Page excerpt START

Running for another term as Port St. Joe’s Mayor, Rex Buzzett is facing a challenger in his bid for reelection, political newcomer Amos Pittman Jr.

Pittman, an Air Force veteran, said he is running for the office “so that the voice of residents from all diverse backgrounds and perspectives of this great city will be heard, respected and acknowledged.”

He has pledged to work at improving communication processes between the local government and citizens, work to secure increased grant funding and find opportunities to honor first responders, among other campaign items.

Buzzett, who was first elected mayor following Hurricane Michael in 2019 and served as a city commissioner for a decade prior, says this will be his last term as the city’s mayor, if elected.

He made the decision to run one more time, he said, because of “unfinished business.”

“There are things that I want to see through,” he said. “I want to see these road paving projects finished. I want to see our affordable housing project finished. I am hoping to see movement on the Field of Dreams or youth recreation.”

Port St. Joe’s mayor’s office and the offices of the city’s other commissioners are all elected on a non-partisan basis. Therefore, there are no primary elections held for the race.

The winner of the election on May 9 will go on to serve as the city’s mayor for the next two years. Early voting will run from April 29 through May 6.

The Star asked both candidates to speak on areas of concern according to submissions from our readers. The following outline was created from interviews with the candidates, as well as publicly available information from their campaigns.

A growing city with growing needs

Buzzett said he can see the wear and tear of increased traffic on the city’s roads.

“Road paving’s been a priority of mine for a long time,” he said. “And so is parking in the downtown area. We’ve talked to the St. Joe Company about the Windmark area as that’s growing and the possibility of putting a traffic light somewhere along that stretch.”

Continuing to work towards maintaining the city’s roadways are among his top priorities as Gulf County’s population continues to expand, he said. But along with that is working to ensure that growth and development is in keeping with what he says is the city’s overall vision.

He also said the city needed to continue working towards supporting and implementing housing options that were affordable for average city residents.

“And we do control development,” he added. “You can’t build anything over 60 feet, and in the city, it’ll stay that, so there won’t be any Destin high rises.”

Pittman agreed that discussions about the city’s growth should reflect the town’s own vision of itself, and he has a plan for implementing public comment in the process of determining it.

He wants to see the city address problems “by being proactive and staying ahead of potential public safety, traffic and infrastructure needs associated with population growth.”

He also said he wanted to see the city “(apply) for federal and state grant funding allocated to address affordable housing.”

Economic development should be inclusive, sustainable, diversified candidates say

Pittman envisions an economic future for the town that he describes as “growth for all that’s sustainable and inclusive.”

Page excerpt END
Material supplied START

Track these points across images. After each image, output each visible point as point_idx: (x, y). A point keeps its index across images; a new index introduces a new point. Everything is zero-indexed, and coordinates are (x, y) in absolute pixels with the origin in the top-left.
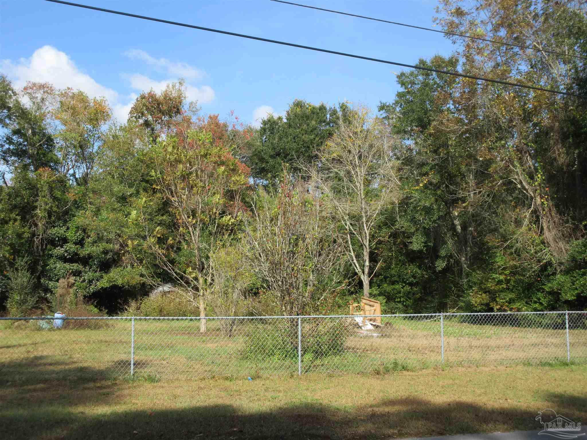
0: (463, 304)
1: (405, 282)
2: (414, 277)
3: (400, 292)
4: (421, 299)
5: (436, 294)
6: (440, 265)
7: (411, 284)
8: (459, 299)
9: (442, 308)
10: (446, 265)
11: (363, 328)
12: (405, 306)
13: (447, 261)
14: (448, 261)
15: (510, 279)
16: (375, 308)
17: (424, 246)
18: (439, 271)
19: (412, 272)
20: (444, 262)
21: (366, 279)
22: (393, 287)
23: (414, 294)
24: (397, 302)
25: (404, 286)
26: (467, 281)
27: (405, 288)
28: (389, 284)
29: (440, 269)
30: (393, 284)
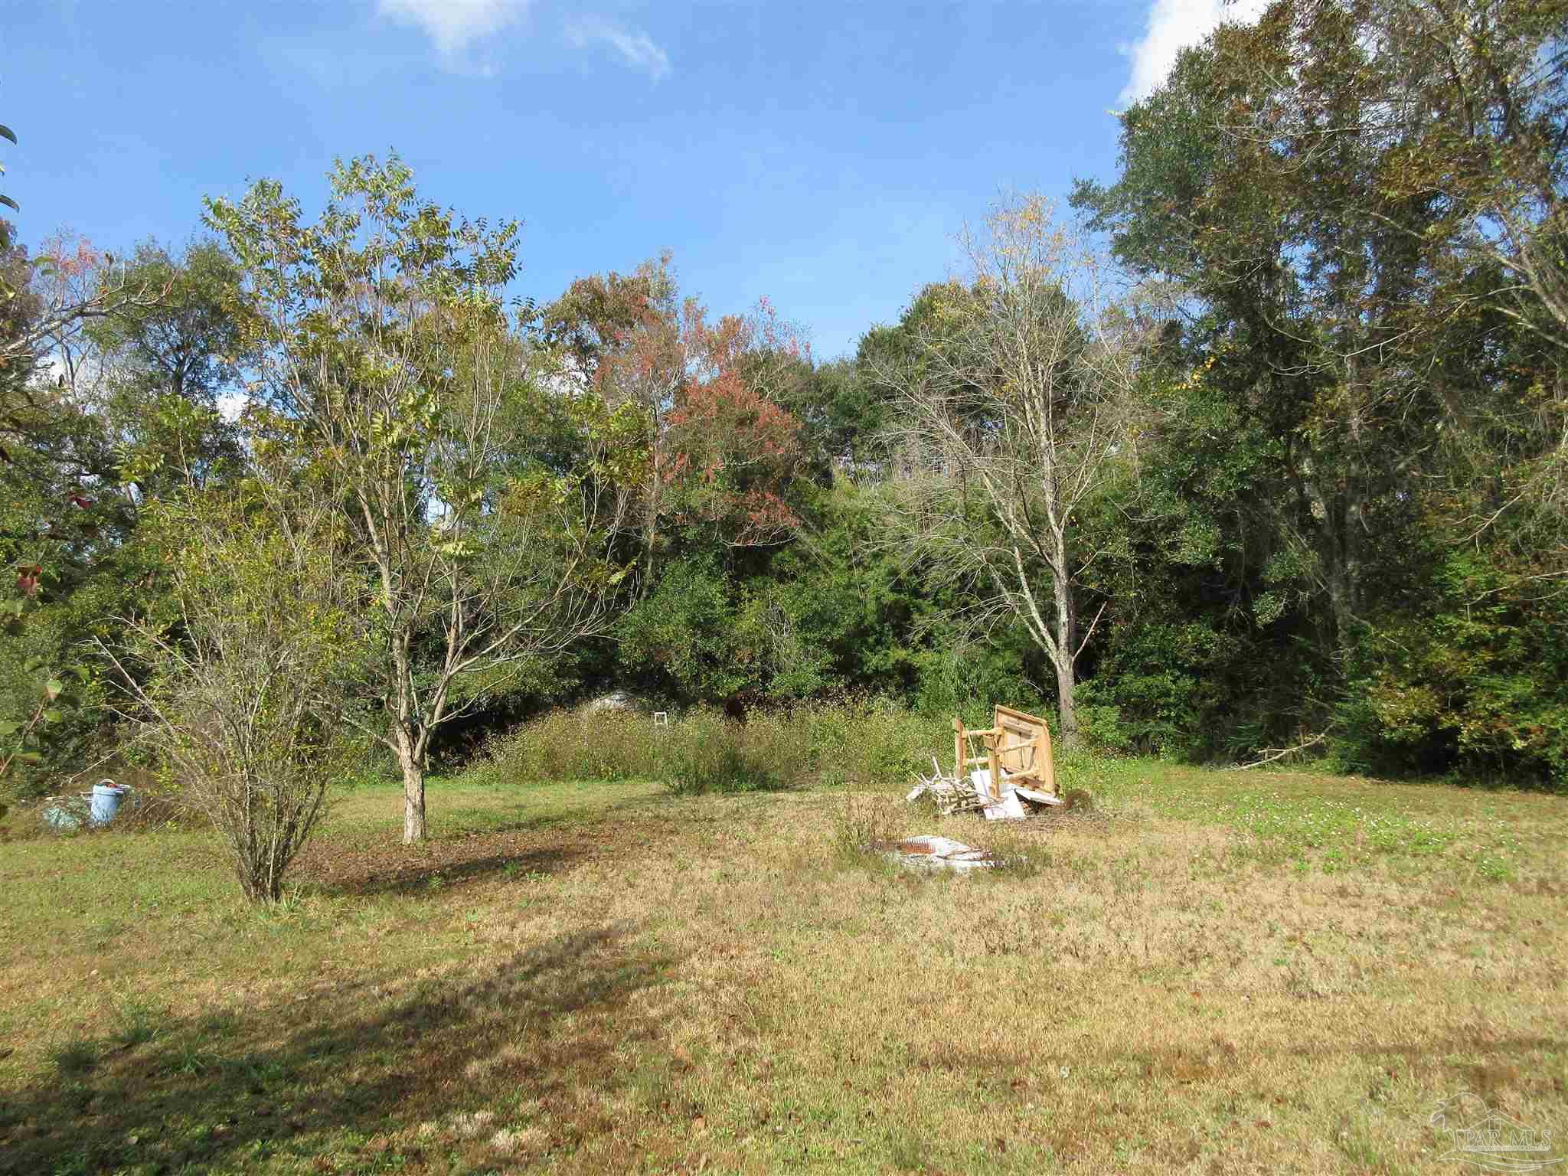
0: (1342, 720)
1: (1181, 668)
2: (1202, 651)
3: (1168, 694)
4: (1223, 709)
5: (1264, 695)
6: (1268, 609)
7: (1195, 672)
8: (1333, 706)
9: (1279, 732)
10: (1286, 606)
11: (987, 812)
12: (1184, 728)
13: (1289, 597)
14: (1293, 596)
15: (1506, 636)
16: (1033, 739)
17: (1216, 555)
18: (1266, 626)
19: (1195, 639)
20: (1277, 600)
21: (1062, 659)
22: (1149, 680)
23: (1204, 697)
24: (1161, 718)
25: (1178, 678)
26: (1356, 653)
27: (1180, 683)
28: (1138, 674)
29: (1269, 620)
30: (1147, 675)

Material supplied END

:: Brief A ::
Turn the paragraph of the mayoral race article that begins "He has pledged to work" into a short bulleted list of its main points.
:: Brief B ::
Copy out the stretch of the mayoral race article from "He made the" through "through May 6." word for word.
Work only from the article on the Port St. Joe mayoral race.

:: Output A ::
Pittman has pledged to:
- improve communication between the local government and citizens
- secure increased grant funding
- find opportunities to honor first responders
- pursue other campaign items

:: Output B ::
He made the decision to run one more time, he said, because of “unfinished business.”

“There are things that I want to see through,” he said. “I want to see these road paving projects finished. I want to see our affordable housing project finished. I am hoping to see movement on the Field of Dreams or youth recreation.”

Port St. Joe’s mayor’s office and the offices of the city’s other commissioners are all elected on a non-partisan basis. Therefore, there are no primary elections held for the race.

The winner of the election on May 9 will go on to serve as the city’s mayor for the next two years. Early voting will run from April 29 through May 6.